Used as an outdoor space to host the night-time arts programme during the Art Basel Miami Beach fair, sensors monitor the speed of the wind and feed the information to the lights, which change colour according to the conditions. Steel rods on concrete bases support the ropes.
There are also smaller sensors at head height so the visitors can blow on the sensors and control the light in a confined area. “We wanted the installation to have an interactive element,” says Rotem. An array of hammocks continues this connection with the audience, and allows for a new vantage point to appreciate the work, which is the result of a competition held by New York-based arts charity Creative Time and Art Basel.
The installation was conceived as a temporary structure lasting the week of Art Basel Miami Beach. “But part of the idea is that all its components can be used again,” says Hoang. “The concrete bases will be sunk off Miami Beach to create an artificial reef,” says Rotem. The rope will be given to a non-profit organisation and the steel recycled.

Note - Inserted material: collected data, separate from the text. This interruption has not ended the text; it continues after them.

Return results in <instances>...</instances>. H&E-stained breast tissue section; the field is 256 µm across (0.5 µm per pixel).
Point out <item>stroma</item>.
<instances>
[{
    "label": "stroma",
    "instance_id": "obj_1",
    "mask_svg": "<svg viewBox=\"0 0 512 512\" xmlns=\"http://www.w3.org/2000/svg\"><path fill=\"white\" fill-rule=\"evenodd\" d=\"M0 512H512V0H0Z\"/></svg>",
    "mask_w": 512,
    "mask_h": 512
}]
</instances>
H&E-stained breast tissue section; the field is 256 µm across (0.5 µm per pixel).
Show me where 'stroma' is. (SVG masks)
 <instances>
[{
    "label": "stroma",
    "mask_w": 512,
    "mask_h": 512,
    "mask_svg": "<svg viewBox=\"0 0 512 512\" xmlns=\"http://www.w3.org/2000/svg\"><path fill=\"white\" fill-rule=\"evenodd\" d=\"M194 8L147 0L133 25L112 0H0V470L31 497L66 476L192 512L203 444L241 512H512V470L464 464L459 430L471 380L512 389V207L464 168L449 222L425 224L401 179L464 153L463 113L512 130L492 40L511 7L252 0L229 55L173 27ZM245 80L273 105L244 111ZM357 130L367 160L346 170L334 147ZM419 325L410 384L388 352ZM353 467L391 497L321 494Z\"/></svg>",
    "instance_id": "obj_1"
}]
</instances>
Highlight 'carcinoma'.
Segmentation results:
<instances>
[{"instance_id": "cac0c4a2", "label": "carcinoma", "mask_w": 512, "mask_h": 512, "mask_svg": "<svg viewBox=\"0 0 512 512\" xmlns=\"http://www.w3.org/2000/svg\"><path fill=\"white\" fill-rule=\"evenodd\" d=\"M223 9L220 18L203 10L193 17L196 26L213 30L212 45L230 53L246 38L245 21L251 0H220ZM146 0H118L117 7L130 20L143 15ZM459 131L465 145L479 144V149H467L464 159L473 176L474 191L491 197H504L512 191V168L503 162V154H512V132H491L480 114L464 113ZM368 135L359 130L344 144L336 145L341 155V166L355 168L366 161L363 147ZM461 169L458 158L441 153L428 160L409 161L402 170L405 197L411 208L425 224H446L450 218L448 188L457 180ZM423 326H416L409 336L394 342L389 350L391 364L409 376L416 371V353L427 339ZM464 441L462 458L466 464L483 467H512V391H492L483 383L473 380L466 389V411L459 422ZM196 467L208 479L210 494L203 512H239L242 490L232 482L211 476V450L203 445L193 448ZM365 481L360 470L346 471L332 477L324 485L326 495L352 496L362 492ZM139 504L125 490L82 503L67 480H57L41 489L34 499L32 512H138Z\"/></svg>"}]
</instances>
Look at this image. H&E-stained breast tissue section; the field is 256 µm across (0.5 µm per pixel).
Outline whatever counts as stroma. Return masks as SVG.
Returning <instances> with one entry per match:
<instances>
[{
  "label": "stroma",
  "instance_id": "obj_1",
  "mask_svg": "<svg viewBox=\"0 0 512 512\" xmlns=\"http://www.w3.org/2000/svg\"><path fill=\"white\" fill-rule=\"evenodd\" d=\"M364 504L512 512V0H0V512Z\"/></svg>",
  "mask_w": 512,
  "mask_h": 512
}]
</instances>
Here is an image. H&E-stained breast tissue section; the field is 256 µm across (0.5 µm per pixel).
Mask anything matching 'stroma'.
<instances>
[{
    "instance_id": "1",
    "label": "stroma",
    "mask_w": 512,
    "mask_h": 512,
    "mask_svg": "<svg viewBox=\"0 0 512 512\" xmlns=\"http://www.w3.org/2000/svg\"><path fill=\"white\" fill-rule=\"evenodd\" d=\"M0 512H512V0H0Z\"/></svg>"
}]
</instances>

There seems to be a trend for these flexible structures at the moment. Up the road at Design Miami the designer of the year Konstantin Grcic created an installation called Netscape, consisting of 24 swing seats made of polypropylene netting and fibreglass hung from a light steel structure. And earlier this year at Moma PS1’s summer pavilion Pole Dance was a structure of netting mounted on movable wind-sail joints.